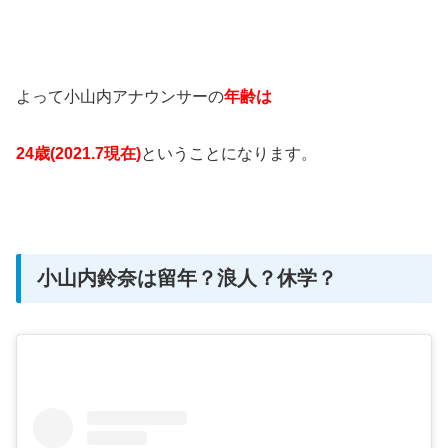
よって小山内アナウンサーの
年齢は
24歳(2021.7現在)
ということになります。
小山内鈴奈は留年？浪人？休学？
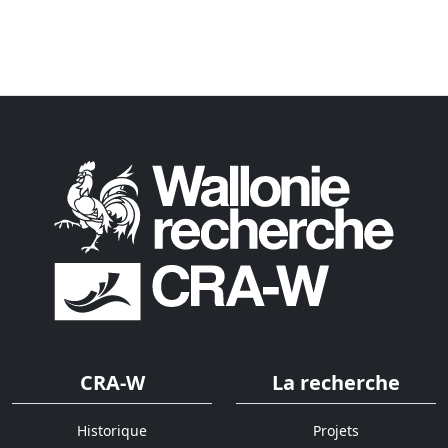
CRA-W
La recherche
Historique
Projets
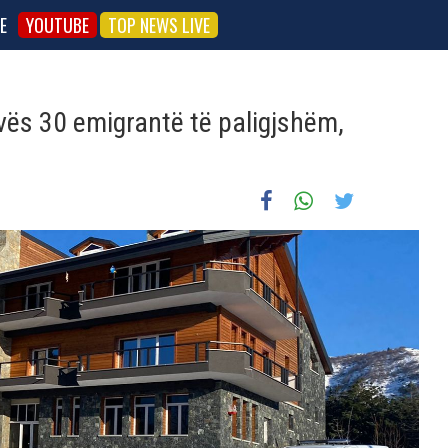
E
YOUTUBE
TOP NEWS LIVE
ës 30 emigrantë të paligjshëm,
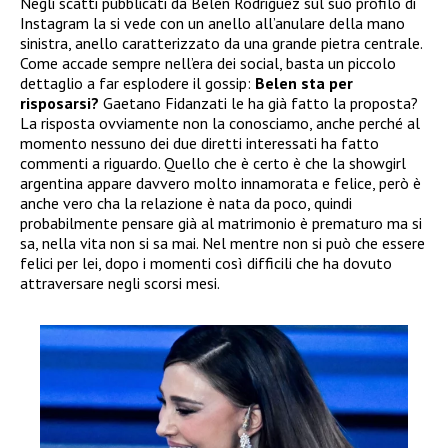
Negli scatti pubblicati da Belen Rodriguez sul suo profilo di
Instagram la si vede con un anello all’anulare della mano
sinistra, anello caratterizzato da una grande pietra centrale.
Come accade sempre nell’era dei social, basta un piccolo
dettaglio a far esplodere il gossip:
Belen sta per
risposarsi?
Gaetano Fidanzati le ha già fatto la proposta?
La risposta ovviamente non la conosciamo, anche perché al
momento nessuno dei due diretti interessati ha fatto
commenti a riguardo. Quello che è certo è che la showgirl
argentina appare davvero molto innamorata e felice, però è
anche vero cha la relazione è nata da poco, quindi
probabilmente pensare già al matrimonio è prematuro ma si
sa, nella vita non si sa mai. Nel mentre non si può che essere
felici per lei, dopo i momenti così difficili che ha dovuto
attraversare negli scorsi mesi.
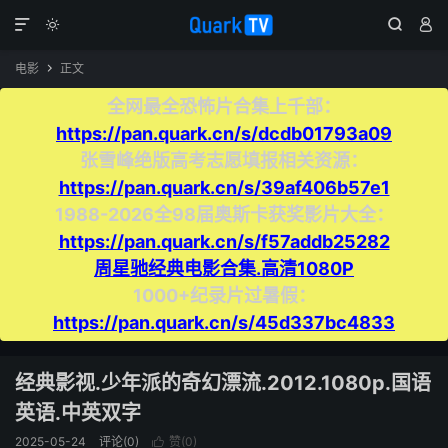




电影
正文

全网最全恐怖片合集上千部：
https://pan.quark.cn/s/dcdb01793a09
张雪峰绝版高考志愿填报相关资源：
https://pan.quark.cn/s/39af406b57e1
1988-2026全98届奥斯卡获奖影片大全：
https://pan.quark.cn/s/f57addb25282
周星驰经典电影合集.高清1080P
1000+纪录片过暑假：
https://pan.quark.cn/s/45d337bc4833
经典影视.少年派的奇幻漂流.2012.1080p.国语
英语.中英双字
2025-05-24
评论(0)
赞(
0
)

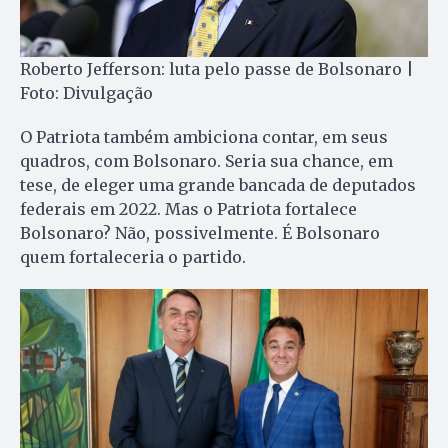
Roberto Jefferson: luta pelo passe de Bolsonaro |
Foto: Divulgação
O Patriota também ambiciona contar, em seus
quadros, com Bolsonaro. Seria sua chance, em
tese, de eleger uma grande bancada de deputados
federais em 2022. Mas o Patriota fortalece
Bolsonaro? Não, possivelmente. É Bolsonaro
quem fortaleceria o partido.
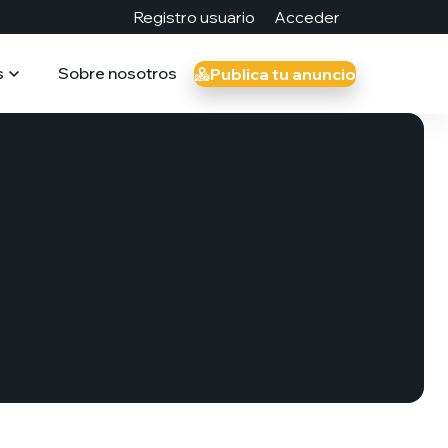
Registro usuario
Acceder
s
Sobre nosotros
Publica tu anuncio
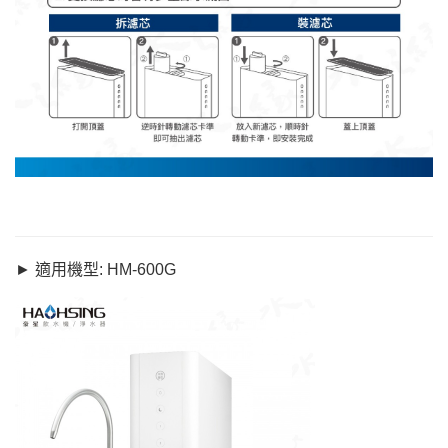
►
適用機型: HM-
600G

▶ Exercise
Up to and including the line with "全网最全恐怖片合集上千部：", repeat every line from the top of the entries exactly, but not the pictures.

▶ Answer for the task
よって小山内アナウンサーの
年齢は
24歳(2021.7現在)
ということになります。
小山内鈴奈は留年？浪人？休学？
CRA-W
La recherche
Historique
Projets
E
YOUTUBE
TOP NEWS LIVE
ës 30 emigrantë të paligjshëm,
Negli scatti pubblicati da Belen Rodriguez sul suo profilo di
Instagram la si vede con un anello all’anulare della mano
sinistra, anello caratterizzato da una grande pietra centrale.
Come accade sempre nell’era dei social, basta un piccolo
dettaglio a far esplodere il gossip:
Belen sta per
risposarsi?
Gaetano Fidanzati le ha già fatto la proposta?
La risposta ovviamente non la conosciamo, anche perché al
momento nessuno dei due diretti interessati ha fatto
commenti a riguardo. Quello che è certo è che la showgirl
argentina appare davvero molto innamorata e felice, però è
anche vero cha la relazione è nata da poco, quindi
probabilmente pensare già al matrimonio è prematuro ma si
sa, nella vita non si sa mai. Nel mentre non si può che essere
felici per lei, dopo i momenti così difficili che ha dovuto
attraversare negli scorsi mesi.




电影
正文

全网最全恐怖片合集上千部：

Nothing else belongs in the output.